--- SOURCE RECORDS Enclosed Below ---

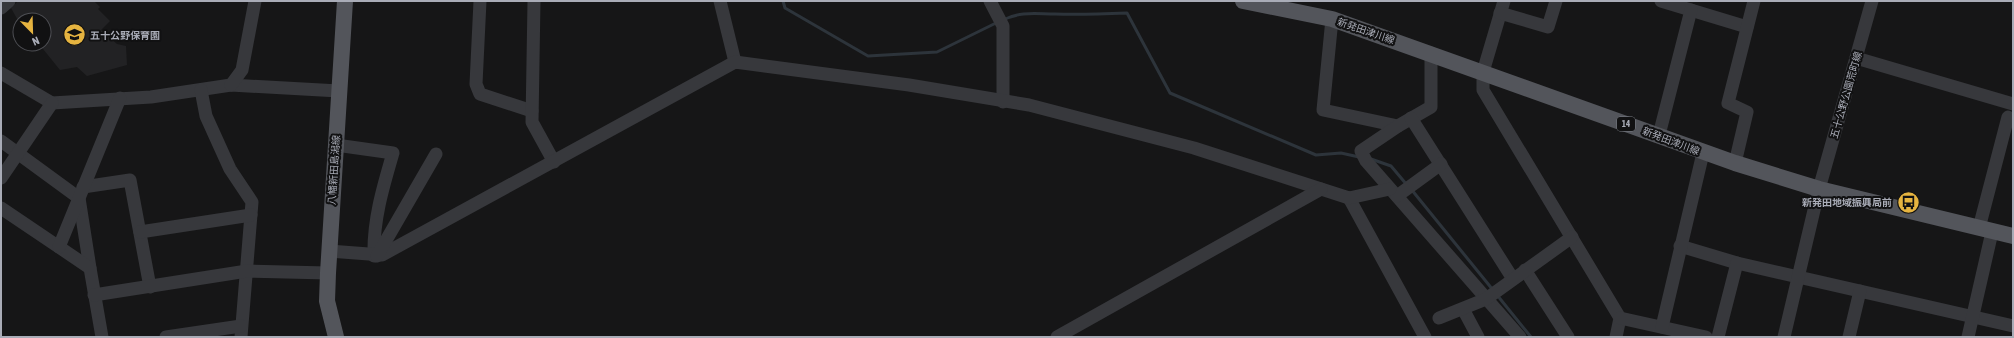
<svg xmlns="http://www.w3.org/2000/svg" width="2014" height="338" viewBox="0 0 2014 338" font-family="'Asap Condensed','Noto Sans JP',sans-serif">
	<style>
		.built { fill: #222224 }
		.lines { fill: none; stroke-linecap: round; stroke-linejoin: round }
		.stream { stroke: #2d343b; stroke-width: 3 }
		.minor { stroke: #37383c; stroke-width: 13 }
		.major { stroke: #53555b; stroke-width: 16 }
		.labels { text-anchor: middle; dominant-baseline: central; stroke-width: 4; stroke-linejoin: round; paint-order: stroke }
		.shield { fill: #111112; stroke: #7b7e86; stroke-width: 1 }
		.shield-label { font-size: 9px; font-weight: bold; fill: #a9acb7 }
		.street-label { font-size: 10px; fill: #a9acb7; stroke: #111112 }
		.poi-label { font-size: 10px; font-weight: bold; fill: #a9acb7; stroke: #111112; text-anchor: start }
	</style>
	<rect width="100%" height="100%" fill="#161617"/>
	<polygon class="built" points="18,1 94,1 100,7 98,9 110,21 101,30 117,44 126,46 127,65 87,76 77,67 60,70 39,44 44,44 44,20 20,20 20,24 11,8"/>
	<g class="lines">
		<g class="stream">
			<polyline points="783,1 785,8 868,56 937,52 998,22"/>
			<path d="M1003,20C1021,11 1036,14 1055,14C1079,15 1103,14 1127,13L1170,93L1316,155L1341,153L1359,157"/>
			<polyline points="1371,159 1391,166 1407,185"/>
			<polyline points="1411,189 1493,290"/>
			<polyline points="1497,295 1531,337"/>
		</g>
		<g class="minor">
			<polyline points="480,1 476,84 480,94 532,111"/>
			<polyline points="534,1 532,122 554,162"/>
			<polyline points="720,1 735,62"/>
			<polyline points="990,1 1003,26 1003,102"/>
			<polyline points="1504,1 1483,72 1483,90 1620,318 1616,337"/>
			<polyline points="1661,1 1747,27"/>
			<polyline points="1,8 9,1"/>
			<polyline points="1500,13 1548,27 1556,1"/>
			<polyline points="1332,19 1323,110 1398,126"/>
			<polyline points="1431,53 1431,107 1398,126 1361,151 1366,161 1520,337"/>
			<polyline points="1856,58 2013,104"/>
			<polyline points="1,73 52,103 151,97 231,85 339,91"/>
			<polyline points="231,85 242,70 255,1"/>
			<polyline points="201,90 206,116 230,169 252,202 241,337"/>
			<polyline points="1411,118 1513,279"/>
			<polyline points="1659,135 1691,10"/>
			<polyline points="1,141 79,198 90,268"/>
			<path d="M336,145L393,153C383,187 373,220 374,256"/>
			<polyline points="1735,163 1747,112 1728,103 1754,1"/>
			<polyline points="1,178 52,103"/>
			<polyline points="83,187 130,180 150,287"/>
			<polyline points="1397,196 1441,164"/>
			<polyline points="1349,198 1425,337"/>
			<polyline points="1,208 90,268 102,337"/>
			<polyline points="1979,228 2008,117"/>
			<polyline points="140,232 251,215"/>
			<polyline points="1680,246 1737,263"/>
			<polyline points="59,247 120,98"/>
			<polyline points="329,251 382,255 735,62 909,85 1029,105 1194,148 1349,198 1390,189"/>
			<polyline points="377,256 436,154"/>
			<polyline points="1525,270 1568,337"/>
			<polyline points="94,295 247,271 328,273"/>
			<polyline points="1463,309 1478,337"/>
			<polyline points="1439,318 1486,299 1572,237"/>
			<polyline points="1620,318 1706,337"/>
			<polyline points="1662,327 1703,153"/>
			<polyline points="166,337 241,326"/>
			<polyline points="1057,337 1321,189"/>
			<polyline points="1718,337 1737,263 2013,326"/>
			<polyline points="1784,337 1819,189 1872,1"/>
			<polyline points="1849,337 1860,291"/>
			<polyline points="1968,337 1992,232"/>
		</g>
		<g class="major">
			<polyline points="1243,1 1332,19 1735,163 1819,189 2013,236"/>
			<polyline points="336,337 327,301 328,273 345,1"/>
		</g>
	</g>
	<defs>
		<symbol id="school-disc" viewBox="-11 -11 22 22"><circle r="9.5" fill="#e6b440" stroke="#111112"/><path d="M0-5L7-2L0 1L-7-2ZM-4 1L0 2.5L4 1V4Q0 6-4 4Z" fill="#111"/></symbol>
		<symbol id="bus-disc" viewBox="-11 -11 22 22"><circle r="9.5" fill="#e6b440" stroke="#111112"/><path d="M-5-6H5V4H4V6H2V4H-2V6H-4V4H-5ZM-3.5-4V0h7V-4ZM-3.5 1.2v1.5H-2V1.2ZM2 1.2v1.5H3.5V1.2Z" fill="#111"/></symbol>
	</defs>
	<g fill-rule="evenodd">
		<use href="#school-disc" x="62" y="22" width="25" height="25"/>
		<use href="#bus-disc" x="1896" y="190" width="25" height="25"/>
	</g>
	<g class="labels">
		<rect class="shield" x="1617" y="117" width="18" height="14" rx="3"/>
		<g class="shield-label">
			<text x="1626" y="124">14</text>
		</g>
		<g class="street-label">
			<text transform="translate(1366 31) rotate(19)">新発田津川線</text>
			<text transform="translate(1846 95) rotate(-74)">五十公野公園荒町線</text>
			<text transform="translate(1671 141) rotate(21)">新発田津川線</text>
			<text transform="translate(334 170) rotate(-86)">八幡新田島潟線</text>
		</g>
		<g class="poi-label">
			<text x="90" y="35">五十公野保育園</text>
			<text x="1892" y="202" text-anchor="end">新発田地域振興局前</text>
		</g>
	</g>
	<rect width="2014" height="338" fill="none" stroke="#a9acb7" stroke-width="4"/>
	<g transform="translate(32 32) rotate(157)"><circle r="19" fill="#111112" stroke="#4e4f54"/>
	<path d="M0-3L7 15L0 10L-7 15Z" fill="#e6b440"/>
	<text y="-6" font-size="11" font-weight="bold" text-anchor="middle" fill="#a9acb7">N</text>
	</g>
</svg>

--- End of Enclosed SOURCE RECORDS ---

# THE PROBLEM
Where pictures sit among the data above, omit them, and output the rest exactly.

# REPLY TO THE EXERCISE
<svg xmlns="http://www.w3.org/2000/svg" width="2014" height="338" viewBox="0 0 2014 338" font-family="'Asap Condensed','Noto Sans JP',sans-serif">
	<style>
		.built { fill: #222224 }
		.lines { fill: none; stroke-linecap: round; stroke-linejoin: round }
		.stream { stroke: #2d343b; stroke-width: 3 }
		.minor { stroke: #37383c; stroke-width: 13 }
		.major { stroke: #53555b; stroke-width: 16 }
		.labels { text-anchor: middle; dominant-baseline: central; stroke-width: 4; stroke-linejoin: round; paint-order: stroke }
		.shield { fill: #111112; stroke: #7b7e86; stroke-width: 1 }
		.shield-label { font-size: 9px; font-weight: bold; fill: #a9acb7 }
		.street-label { font-size: 10px; fill: #a9acb7; stroke: #111112 }
		.poi-label { font-size: 10px; font-weight: bold; fill: #a9acb7; stroke: #111112; text-anchor: start }
	</style>
	<rect width="100%" height="100%" fill="#161617"/>
	<polygon class="built" points="18,1 94,1 100,7 98,9 110,21 101,30 117,44 126,46 127,65 87,76 77,67 60,70 39,44 44,44 44,20 20,20 20,24 11,8"/>
	<g class="lines">
		<g class="stream">
			<polyline points="783,1 785,8 868,56 937,52 998,22"/>
			<path d="M1003,20C1021,11 1036,14 1055,14C1079,15 1103,14 1127,13L1170,93L1316,155L1341,153L1359,157"/>
			<polyline points="1371,159 1391,166 1407,185"/>
			<polyline points="1411,189 1493,290"/>
			<polyline points="1497,295 1531,337"/>
		</g>
		<g class="minor">
			<polyline points="480,1 476,84 480,94 532,111"/>
			<polyline points="534,1 532,122 554,162"/>
			<polyline points="720,1 735,62"/>
			<polyline points="990,1 1003,26 1003,102"/>
			<polyline points="1504,1 1483,72 1483,90 1620,318 1616,337"/>
			<polyline points="1661,1 1747,27"/>
			<polyline points="1,8 9,1"/>
			<polyline points="1500,13 1548,27 1556,1"/>
			<polyline points="1332,19 1323,110 1398,126"/>
			<polyline points="1431,53 1431,107 1398,126 1361,151 1366,161 1520,337"/>
			<polyline points="1856,58 2013,104"/>
			<polyline points="1,73 52,103 151,97 231,85 339,91"/>
			<polyline points="231,85 242,70 255,1"/>
			<polyline points="201,90 206,116 230,169 252,202 241,337"/>
			<polyline points="1411,118 1513,279"/>
			<polyline points="1659,135 1691,10"/>
			<polyline points="1,141 79,198 90,268"/>
			<path d="M336,145L393,153C383,187 373,220 374,256"/>
			<polyline points="1735,163 1747,112 1728,103 1754,1"/>
			<polyline points="1,178 52,103"/>
			<polyline points="83,187 130,180 150,287"/>
			<polyline points="1397,196 1441,164"/>
			<polyline points="1349,198 1425,337"/>
			<polyline points="1,208 90,268 102,337"/>
			<polyline points="1979,228 2008,117"/>
			<polyline points="140,232 251,215"/>
			<polyline points="1680,246 1737,263"/>
			<polyline points="59,247 120,98"/>
			<polyline points="329,251 382,255 735,62 909,85 1029,105 1194,148 1349,198 1390,189"/>
			<polyline points="377,256 436,154"/>
			<polyline points="1525,270 1568,337"/>
			<polyline points="94,295 247,271 328,273"/>
			<polyline points="1463,309 1478,337"/>
			<polyline points="1439,318 1486,299 1572,237"/>
			<polyline points="1620,318 1706,337"/>
			<polyline points="1662,327 1703,153"/>
			<polyline points="166,337 241,326"/>
			<polyline points="1057,337 1321,189"/>
			<polyline points="1718,337 1737,263 2013,326"/>
			<polyline points="1784,337 1819,189 1872,1"/>
			<polyline points="1849,337 1860,291"/>
			<polyline points="1968,337 1992,232"/>
		</g>
		<g class="major">
			<polyline points="1243,1 1332,19 1735,163 1819,189 2013,236"/>
			<polyline points="336,337 327,301 328,273 345,1"/>
		</g>
	</g>
	<defs>
		<symbol id="school-disc" viewBox="-11 -11 22 22"><circle r="9.5" fill="#e6b440" stroke="#111112"/><path d="M0-5L7-2L0 1L-7-2ZM-4 1L0 2.5L4 1V4Q0 6-4 4Z" fill="#111"/></symbol>
		<symbol id="bus-disc" viewBox="-11 -11 22 22"><circle r="9.5" fill="#e6b440" stroke="#111112"/><path d="M-5-6H5V4H4V6H2V4H-2V6H-4V4H-5ZM-3.5-4V0h7V-4ZM-3.5 1.2v1.5H-2V1.2ZM2 1.2v1.5H3.5V1.2Z" fill="#111"/></symbol>
	</defs>
	<g fill-rule="evenodd">
		<use href="#school-disc" x="62" y="22" width="25" height="25"/>
		<use href="#bus-disc" x="1896" y="190" width="25" height="25"/>
	</g>
	<g class="labels">
		<rect class="shield" x="1617" y="117" width="18" height="14" rx="3"/>
		<g class="shield-label">
			<text x="1626" y="124">14</text>
		</g>
		<g class="street-label">
			<text transform="translate(1366 31) rotate(19)">新発田津川線</text>
			<text transform="translate(1846 95) rotate(-74)">五十公野公園荒町線</text>
			<text transform="translate(1671 141) rotate(21)">新発田津川線</text>
			<text transform="translate(334 170) rotate(-86)">八幡新田島潟線</text>
		</g>
		<g class="poi-label">
			<text x="90" y="35">五十公野保育園</text>
			<text x="1892" y="202" text-anchor="end">新発田地域振興局前</text>
		</g>
	</g>
	<rect width="2014" height="338" fill="none" stroke="#a9acb7" stroke-width="4"/>
	<g transform="translate(32 32) rotate(157)"><circle r="19" fill="#111112" stroke="#4e4f54"/>
	<path d="M0-3L7 15L0 10L-7 15Z" fill="#e6b440"/>
	<text y="-6" font-size="11" font-weight="bold" text-anchor="middle" fill="#a9acb7">N</text>
	</g>
</svg>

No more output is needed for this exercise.